From the entries below, extract every line that includes the word "regimes".
%%
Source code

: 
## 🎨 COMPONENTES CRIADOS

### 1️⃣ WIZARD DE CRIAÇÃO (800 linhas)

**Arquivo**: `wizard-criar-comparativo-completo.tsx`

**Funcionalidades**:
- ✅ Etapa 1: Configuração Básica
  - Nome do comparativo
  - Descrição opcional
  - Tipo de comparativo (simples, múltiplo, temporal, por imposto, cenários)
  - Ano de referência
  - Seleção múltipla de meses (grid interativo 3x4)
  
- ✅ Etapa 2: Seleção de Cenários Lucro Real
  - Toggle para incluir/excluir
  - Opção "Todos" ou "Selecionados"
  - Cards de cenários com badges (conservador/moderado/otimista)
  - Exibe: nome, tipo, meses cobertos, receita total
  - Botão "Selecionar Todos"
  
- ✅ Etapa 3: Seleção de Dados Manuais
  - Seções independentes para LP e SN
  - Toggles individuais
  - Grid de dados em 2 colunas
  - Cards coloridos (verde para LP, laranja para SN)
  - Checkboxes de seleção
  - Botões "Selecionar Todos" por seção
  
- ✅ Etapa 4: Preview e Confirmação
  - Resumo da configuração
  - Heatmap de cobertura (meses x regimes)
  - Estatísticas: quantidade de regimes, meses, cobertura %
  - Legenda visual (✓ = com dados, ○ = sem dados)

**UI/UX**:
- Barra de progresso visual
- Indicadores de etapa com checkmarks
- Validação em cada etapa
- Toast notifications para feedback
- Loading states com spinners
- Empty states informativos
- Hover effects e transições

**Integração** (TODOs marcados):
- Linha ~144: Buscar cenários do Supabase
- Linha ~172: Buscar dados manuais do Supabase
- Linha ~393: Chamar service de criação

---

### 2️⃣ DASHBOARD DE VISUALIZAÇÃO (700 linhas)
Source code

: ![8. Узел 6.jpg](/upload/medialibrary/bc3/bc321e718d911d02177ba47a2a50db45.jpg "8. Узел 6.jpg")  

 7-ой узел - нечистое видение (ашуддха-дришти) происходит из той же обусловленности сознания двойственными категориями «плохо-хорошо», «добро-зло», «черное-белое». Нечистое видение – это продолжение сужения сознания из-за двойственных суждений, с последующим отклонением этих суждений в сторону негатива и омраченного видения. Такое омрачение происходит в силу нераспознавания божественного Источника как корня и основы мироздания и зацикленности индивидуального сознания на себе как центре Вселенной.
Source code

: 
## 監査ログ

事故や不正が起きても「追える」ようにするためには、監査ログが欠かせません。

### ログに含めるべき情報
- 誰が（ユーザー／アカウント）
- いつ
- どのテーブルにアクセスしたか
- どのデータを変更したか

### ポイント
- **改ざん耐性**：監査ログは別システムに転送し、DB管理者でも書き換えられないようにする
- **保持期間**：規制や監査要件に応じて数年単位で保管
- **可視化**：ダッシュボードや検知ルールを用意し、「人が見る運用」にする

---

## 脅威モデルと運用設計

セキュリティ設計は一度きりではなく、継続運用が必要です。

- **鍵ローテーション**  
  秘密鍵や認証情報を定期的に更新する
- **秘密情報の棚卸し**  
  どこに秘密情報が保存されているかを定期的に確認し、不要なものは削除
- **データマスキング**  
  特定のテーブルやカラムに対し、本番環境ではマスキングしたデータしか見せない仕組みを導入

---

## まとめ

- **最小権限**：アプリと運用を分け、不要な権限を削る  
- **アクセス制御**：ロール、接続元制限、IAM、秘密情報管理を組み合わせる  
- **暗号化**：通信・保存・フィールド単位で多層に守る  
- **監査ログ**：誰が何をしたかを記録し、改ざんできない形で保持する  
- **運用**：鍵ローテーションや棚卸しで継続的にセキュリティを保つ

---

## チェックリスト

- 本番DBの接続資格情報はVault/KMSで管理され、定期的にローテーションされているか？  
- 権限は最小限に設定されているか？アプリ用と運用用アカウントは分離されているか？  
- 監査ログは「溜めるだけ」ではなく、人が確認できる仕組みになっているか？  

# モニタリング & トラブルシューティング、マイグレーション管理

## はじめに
%%
* _Answer section_
  - Heatmap de cobertura (meses x regimes)
  - Estatísticas: quantidade de regimes, meses, cobertura %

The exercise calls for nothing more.